Unanimous decision?..............I’M shocked........or TASERED.......
Interesting comment.
Can you give us the names of some of the people you are thinking of killing?
Yep. Not sure if I like the decision, but it is what it is and I have great respect for Scalia. Pretty much shuts the door on any 4th amendment arguments from me on the FLDS raids.
I don’t like this at all. If a LEO wants to search a person who has done nothing, just arrest them first. It doesn’t matter what you arrest them for or if you even should have arrested them. Once they’re arrested, search them in hopes of finding something to really charge them with. Not good....
Yep. Why did the Virginia court overturn?
One of my favorite Jefferson quotes. Here is the full context...wonderful writing.
What country before ever existed a century & half without a rebellion? & what country can preserve its liberties if their rulers are not warned from time to time that their people preserve the spirit of resistance? Let them take arms. The remedy is to set them right as to facts, pardon & pacify them. What signify a few lives lost in a century or two? The tree of liberty must be refreshed from time to time with the blood of patriots & tyrants. It is its natural manure.
If the police served a search warrant, signed by a judge, in which they were to enter a house that allegedly contained stolen goods and they found no stolen goods at all, but a large pool of blood in the kitchen, what should they do?
Say: "Thanks for letting us look around, we didn't find the stolen DVD players we were looking for, so you have a nice day, sir!"
Because the Supreme Court of Virginia held that the search was illegal, and SCOTUS wanted to slap them down.
The heck that the Virginia Supreme Court exhonerated the man because his rights were being violated, (getting arrested for a non-arrestable offense). Who needs States' rights anymore, now we have Bush, the Bushbots, the McCane liberals and the Communist liberals like Obama to tell us how it's gonna be. If paper could barf, the Constitution would be throwing up right now.

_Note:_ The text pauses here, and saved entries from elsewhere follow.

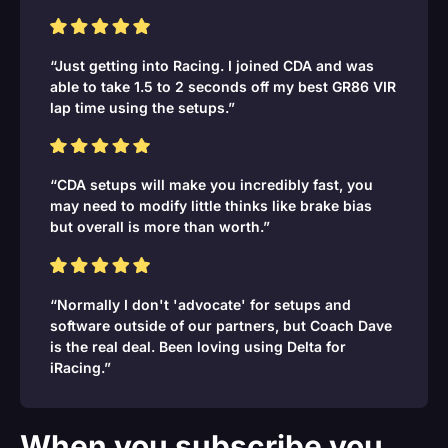
“Just getting into Racing. I joined CDA and was
able to take 1.5 to 2 seconds off my best GR86 VIR
lap time using the setups.”
“CDA setups will make you incredibly fast, you
may need to modify little thinks like brake bias
but overall is more than worth.”
“Normally I don't 'advocate' for setups and
software outside of our partners, but Coach Dave
is the real deal. Been loving using Delta for
iRacing.”
When you subscribe you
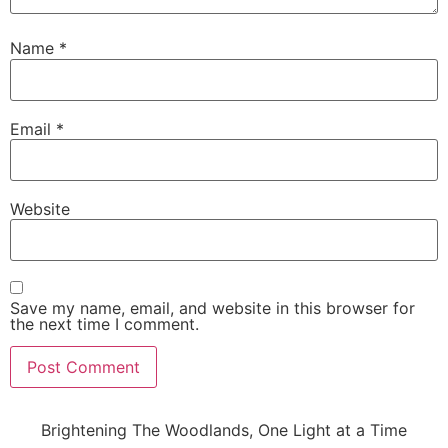
Name
*
Email
*
Website
Save my name, email, and website in this browser for
the next time I comment.
Brightening The Woodlands, One Light at a Time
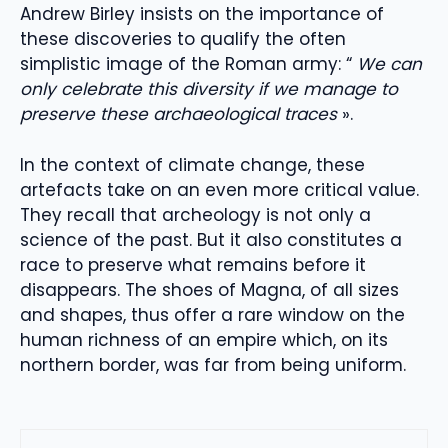
Andrew Birley insists on the importance of
these discoveries to qualify the often
simplistic image of the Roman army: “
We can
only celebrate this diversity if we manage to
preserve these archaeological traces
».
In the context of climate change, these
artefacts take on an even more critical value.
They recall that archeology is not only a
science of the past. But it also constitutes a
race to preserve what remains before it
disappears. The shoes of Magna, of all sizes
and shapes, thus offer a rare window on the
human richness of an empire which, on its
northern border, was far from being uniform.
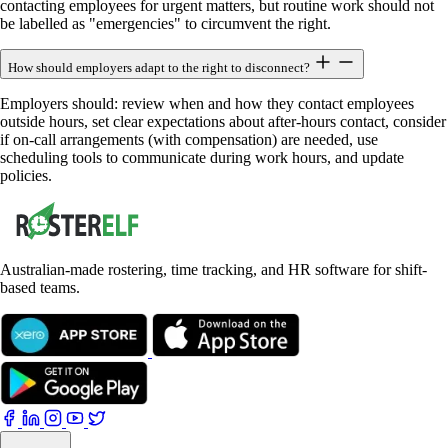
contacting employees for urgent matters, but routine work should not
be labelled as "emergencies" to circumvent the right.
How should employers adapt to the right to disconnect?
Employers should: review when and how they contact employees
outside hours, set clear expectations about after-hours contact, consider
if on-call arrangements (with compensation) are needed, use
scheduling tools to communicate during work hours, and update
policies.
Australian-made rostering, time tracking, and HR software for shift-
based teams.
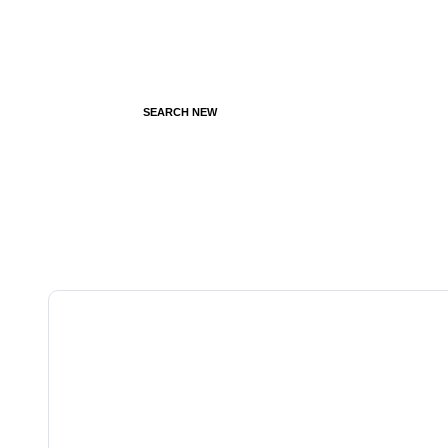
SEARCH NEW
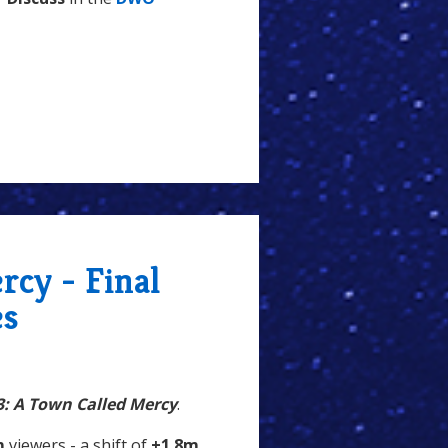
rcy - Final
es
3: A Town Called Mercy
.
m
viewers - a shift of
+1.8m
,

“Can the Police also ask Immigration status??”
Well, now you’re just being silly......
A good question, but there strikes me of some bad lawyering here, or at least a missed opportunity by the Virginia Supreme Court. Why didn't the suspect argue that the Virginia constitution prevents the search? Given the Virginia Supreme Court's ruling, that might have well prevented US Supreme Court review.

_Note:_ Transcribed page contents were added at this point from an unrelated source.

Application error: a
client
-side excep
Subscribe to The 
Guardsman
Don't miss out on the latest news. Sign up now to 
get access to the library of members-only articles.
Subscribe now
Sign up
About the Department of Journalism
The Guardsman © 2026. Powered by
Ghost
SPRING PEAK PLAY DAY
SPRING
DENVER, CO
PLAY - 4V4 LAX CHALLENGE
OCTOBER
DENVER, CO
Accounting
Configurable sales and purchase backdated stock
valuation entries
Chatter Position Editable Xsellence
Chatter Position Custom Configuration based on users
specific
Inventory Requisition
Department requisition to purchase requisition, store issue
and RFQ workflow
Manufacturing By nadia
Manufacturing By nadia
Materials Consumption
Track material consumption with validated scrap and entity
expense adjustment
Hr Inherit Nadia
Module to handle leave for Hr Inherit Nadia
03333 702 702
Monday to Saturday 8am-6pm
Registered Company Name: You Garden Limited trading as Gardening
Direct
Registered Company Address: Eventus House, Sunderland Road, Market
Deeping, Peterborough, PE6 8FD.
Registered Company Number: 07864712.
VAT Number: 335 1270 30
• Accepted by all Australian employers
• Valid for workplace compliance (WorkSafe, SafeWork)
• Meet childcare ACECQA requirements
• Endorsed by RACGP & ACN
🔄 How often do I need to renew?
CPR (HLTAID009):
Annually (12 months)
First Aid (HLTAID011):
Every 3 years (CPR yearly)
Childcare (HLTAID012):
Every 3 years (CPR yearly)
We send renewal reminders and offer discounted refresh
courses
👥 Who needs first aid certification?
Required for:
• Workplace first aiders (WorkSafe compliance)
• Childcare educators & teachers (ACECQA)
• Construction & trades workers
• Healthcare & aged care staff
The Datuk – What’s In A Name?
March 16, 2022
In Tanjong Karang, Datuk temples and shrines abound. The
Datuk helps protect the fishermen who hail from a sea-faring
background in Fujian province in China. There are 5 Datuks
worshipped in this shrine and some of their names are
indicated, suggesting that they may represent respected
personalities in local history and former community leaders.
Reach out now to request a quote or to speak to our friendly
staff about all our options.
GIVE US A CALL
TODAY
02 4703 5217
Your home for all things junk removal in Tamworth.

Without going into the oxymoronic nature of the phrase "states' rights", what violation of "states' rights" is in evidence here?

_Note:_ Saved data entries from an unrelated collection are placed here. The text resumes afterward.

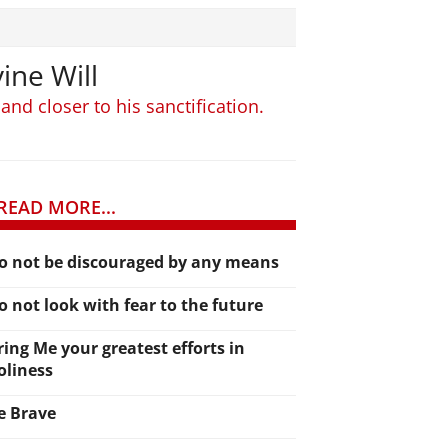
ine Will
and closer to his sanctification.
READ MORE...
o not be discouraged by any means
o not look with fear to the future
ring Me your greatest efforts in
oliness
e Brave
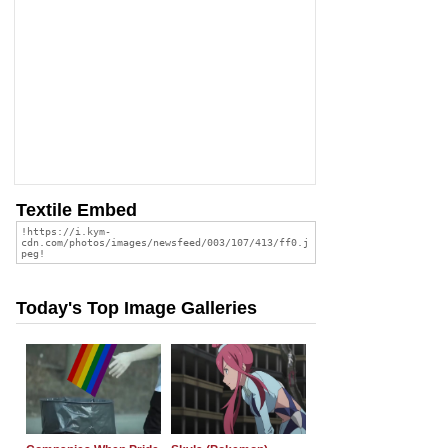
Textile Embed
Today's Top Image Galleries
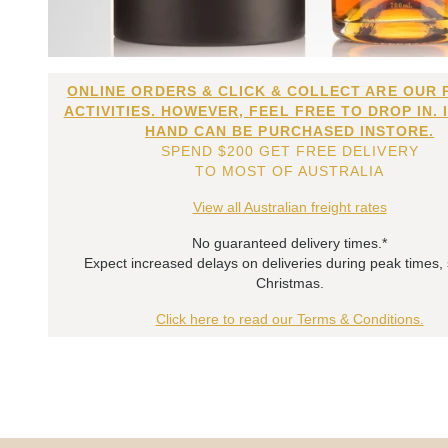
ONLINE ORDERS & CLICK & COLLECT ARE OUR 
ACTIVITIES. HOWEVER, FEEL FREE TO DROP IN. 
HAND CAN BE PURCHASED INSTORE.
SPEND $200 GET FREE DELIVERY
TO MOST OF AUSTRALIA
View all Australian freight rates
No guaranteed delivery times.*
Expect increased delays on deliveries during peak times,
Christmas.
Click here to read our Terms & Conditions.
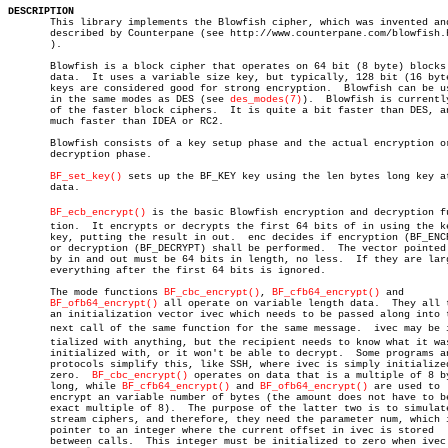
DESCRIPTION

       This library implements the Blowfish cipher, which was invented and
       described by Counterpane (see http://www.counterpane.com/blowfish.h
       ).

       Blowfish is a block cipher that operates on 64 bit (8 byte) blocks 
       data.  It uses a variable size key, but typically, 128 bit (16 byte
       keys are considered good for strong encryption.	Blowfish can be used

       in the same modes as DES (see 
des_modes(7)
).  Blowfish is currently
       of the faster block ciphers.  It is quite a bit faster than DES, an
       much faster than IDEA or RC2.

       Blowfish consists of a key setup phase and the actual encryption or
       decryption phase.

BF_set_key()
 sets up the BF_KEY key using the len bytes long key at
       data.

BF_ecb_encrypt()
 is the basic Blowfish encryption and decryption fun
       tion.  It encrypts or decrypts the first 64 bits of in using the ke
       key, putting the result in out.	enc decides if encryption (BF_ENCRYPT)

       or decryption (BF_DECRYPT) shall be performed.  The vector pointed 
       by in and out must be 64 bits in length, no less.  If they are larg
       everything after the first 64 bits is ignored.

       The mode functions 
BF_cbc_encrypt()
, 
BF_cfb64_encrypt()
 and

BF_ofb64_encrypt()
 all operate on variable length data.	They all take

       an initialization vector ivec which needs to be passed along into t
       next call of the same function for the same message.  ivec may be in
       tialized with anything, but the recipient needs to know what it was
       initialized with, or it won't be able to decrypt.  Some programs an
       protocols simplify this, like SSH, where ivec is simply initialized
       zero.  
BF_cbc_encrypt()
 operates on data that is a multiple of 8 by
       long, while 
BF_cfb64_encrypt()
 and 
BF_ofb64_encrypt()
 are used to

       encrypt an variable number of bytes (the amount does not have to be
       exact multiple of 8).  The purpose of the latter two is to simulate
       stream ciphers, and therefore, they need the parameter num, which i
       pointer to an integer where the current offset in ivec is stored

       between calls.  This integer must be initialized to zero when ivec 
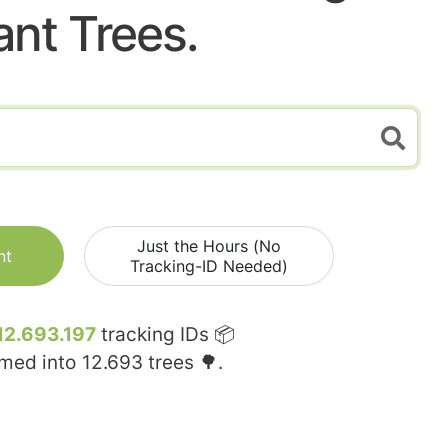
ant Trees.
Just the Hours (No
nt
Tracking-ID Needed)
12.693.197
tracking IDs 📦
rmed into
12.693
trees 🌳.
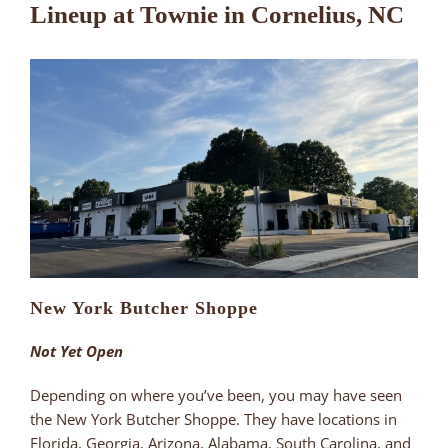
Lineup at Townie in Cornelius, NC
New York Butcher Shoppe
Not Yet Open
Depending on where you’ve been, you may have seen
the New York Butcher Shoppe. They have locations in
Florida, Georgia, Arizona, Alabama, South Carolina, and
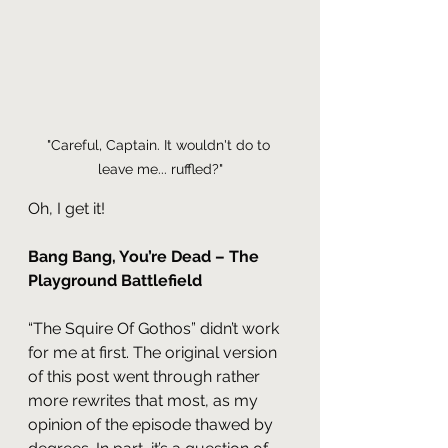
"Careful, Captain. It wouldn't do to 
leave me... ruffled?"
Oh, I get it!
Bang Bang, You’re Dead – The 
Playground Battlefield
“The Squire Of Gothos” didn’t work 
for me at first. The original version 
of this post went through rather 
more rewrites that most, as my 
opinion of the episode thawed by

Basically, it’s being caught during the commission of a crime.
. "Nothing really all that new here. How did this make it to the Supremes?".
I'll tell you how. The Virginia police violated their own State law that mandates the 'perp's' traffic violation to be a non-arrestable offense. According to the law, the police were supposed to only issue the man a ticket and let him go. But they decided to arrest him for a non-arrestable offense, then seize and search his vehicle. Yet again, States' rights get trampled and we continue to lose our freedoms.
Bush Administration supported the appeal to the Supremes. But I wonder if Bush would have been on the prosecutor's side of the deal if his driving under the influence arrest was supposed to be only a ticket by State law, but they decided to arrest him anyway and search his car.
Anyone who thinks this is a good thing just doesn't have the capacity to look deeper into its ramifications now that a clear precedent has been set by the Supremes. Now, a back-door way to seize and search a person's car is to simply make a false arrest, and it will be completely legal. There is also the States' rights ramification, where the Virginia Supreme Court was overturned by the feds.
The headline suggests that, doesn’t it? I am very concerned about that but I believe the key phrase is “when officers have probable cause to believe a person has committed a crime.” I would hope the Court, when presented with a case where the probable cause was lacking or obviously deficient, would make the opposite decision. Otherwise, we’ve just flushed the Forth down the crapper.